Так бывало и позже, когда красивая девушка улыбку дарила. Ее лицо давно из памяти стерлось, и не помнишь уже о ней самой, а настроение все хорошее…
Стоп! Девушка! Где я видел ее? Где?
В метро!
Нет, позже…
Что было позже?
Он оглянулся — от метро ушел не далеко. “Вернуться? Вернусь”.
Медленно побрел в обратную сторону, посматривая вокруг и напряженно пытаясь припомнить, отыскать эту мысль, что так растревожила.
Когда показался цветочный магазинчик, он встрепенулся: вот оно! Вот! Шаг стал шире. И в памяти брюнетка всплыла.
“Нет, не то”. Поморщился. “Совсем не то”.
Напротив магазинчика двери метро.
Он остановился, подумал: “Дальше глупо идти, я там не был”.
И все же пошел, побрел к магазинчику, остановился у самой витрины, бессмысленно поглазел на цветы. И вдруг словно молнией ослепило: она! Продавщица фиалок! Тонкими гибкими пальцами достает с верхних полок горшки, встала на цыпочки, изогнулась, сама как прекрасный цветок. Лиана — стройна, высока, нежна.
“Вот оно что, — радостно он подумал. — Это она, та самая девушка, из-за которой я настрадался мальчишкой. Да-да, это она. Смешно ловила коленями мяч, любила грызть кончик косы своей пепельной и бегала, шлепая, босиком. По лужам! По лужам! И хохотала! Смех высокий и звонкий”.
Сердце бешено заколотилось.
“Успокойся, — сказал он себе, — Да, это она, та, что любила в дождь босиком бегать по лужам. Подол приподнимет и шлепает. И смеется. А смех звонкий, тонкий — очень заразительный смех. Да, это она, ну и что?”
А вот что: душа ожила и восстала, а память просто взбесилась — за секунду одну пронеслось все, что было длинною в юность и казалось давно забытым, похороненным под монументами побед и руинами поражений.
“Но как же я сразу ее не заметил? — удивленно подосадовал он. — Старею. Старею…”
И тут же порадовался: ”Но молодой еще глаз у меня. От меня один глаз и остался.
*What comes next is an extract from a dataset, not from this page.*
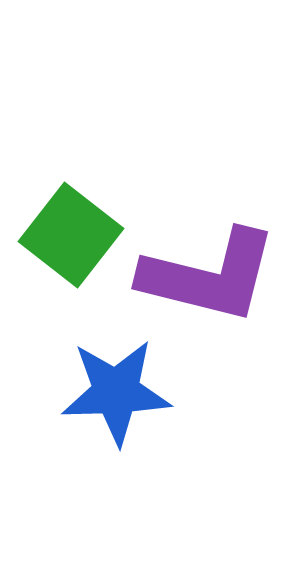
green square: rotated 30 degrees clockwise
Мозгами все не то замечаю, фотографирую все какую-то чушь, ерунду, а глаз выхватил, выхватил нужное, выхватил и запомнил”.
Он смело вошел в стеклянную дверь под звон колокольчика. Девушка так увлеклась цветами, что не услышала звона. Сидела на корточках, нежно перебирая листочков велюр, грустная и задумчивая, погруженная в мысли.
Он кашлянул и сказал:
— Я бы хотел…
Она испуганно вздрогнула, вскочила, едва не уронив горшок, но ловко поймала его, воскликнув:
— Ах, простите, увлеклась, не заметила как вы вошли. Вы что-то хотели?
— Да, я бы хотел…
Она глянула в его добрые глаза и стушевалась, впервые за этот день не посмотрела за окно и на дверь.
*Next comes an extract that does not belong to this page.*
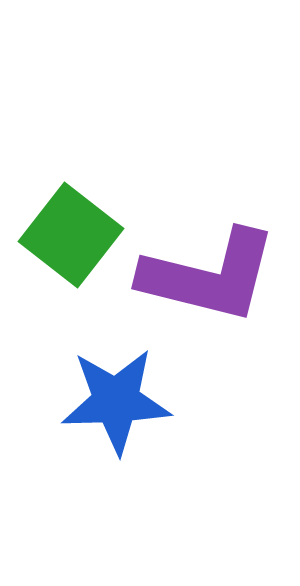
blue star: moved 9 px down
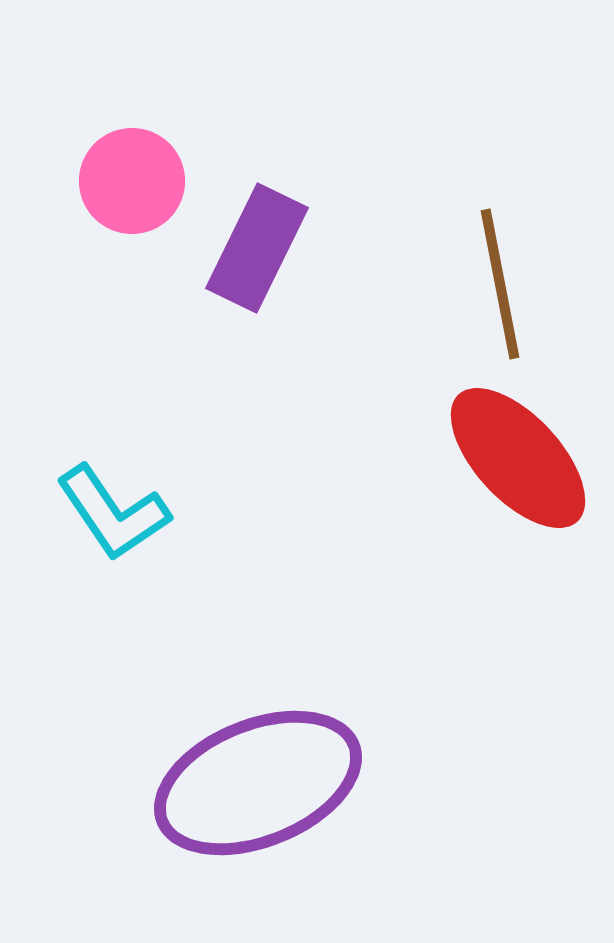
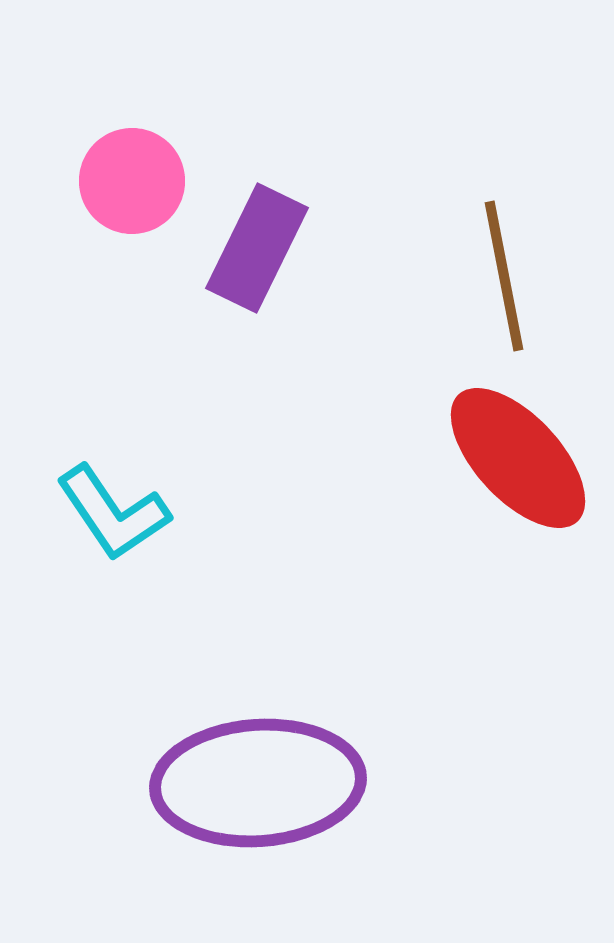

— У меня прекрасные сенполии, — от смущения залепетала она. — Самая лучшая коллекция. В городе. А может быть и в стране. Таких нигде не найдете.
И протянула горшочек с бледно-сиреневыми цветами. Он покачал головой:
— Нет-нет, вы не поняли, я бы хотел…
Расстроилась:
— Не нравятся?
В ее руках мгновенно появился другой горшок.
— Вот еще один экземпляр. Редкий цвет, голубой-серебристый. Правда, похожи на незабудки?
Он опять покачал головой:
— Нет, я бы хотел…
Она, снова обрывая его, ловко достала с верхней полки горшок и воскликнула:
— А вот эти! Посмотрите. У них очень красивое имя: Лаура. Правда чудо? Вы кому собираетесь их дарить? Жене? Сестре? Подруге? А может быть просто девушке?
— Вы не поняли. Я хотел бы подарить самый дорогой, самый ценный цветок из вашей коллекции…
— О-оо! — обрадовалась она. — Это прекрасно! Тогда вам нужен вот этот! Роскошнейший экземпляр! Я зову его Долли. Правда, чудо? К сожалению, он стоит дорого, но цветет круглый год. Купите, не пожалеете. Ваша дама, когда увидит этот цветок…
— Вы не поняли, я хочу подарить его вам. Именно вам, славная девушка, — наконец сказал он, и она растерялась.
— Мне?
— Вам.
— Но этот цветок и без того уже мой…
— Неужели?
— Все цветы здесь мои, — усмехнулась она. — Я их задумала, изобрела и потом уже вырастила. Я их холила и лелеяла. Их трудно мне подарить.
Он растерянно сник:
— Все — ваши?
Она развела руками:
— Увы — да.
— Но что же я вам подарю?
Он был сильно расстроен.
Она подумала: “Нет, не зря я надела свое новое розовое платье, и прическу сделала тоже не зря, даже губная помада оказалась не лишней”.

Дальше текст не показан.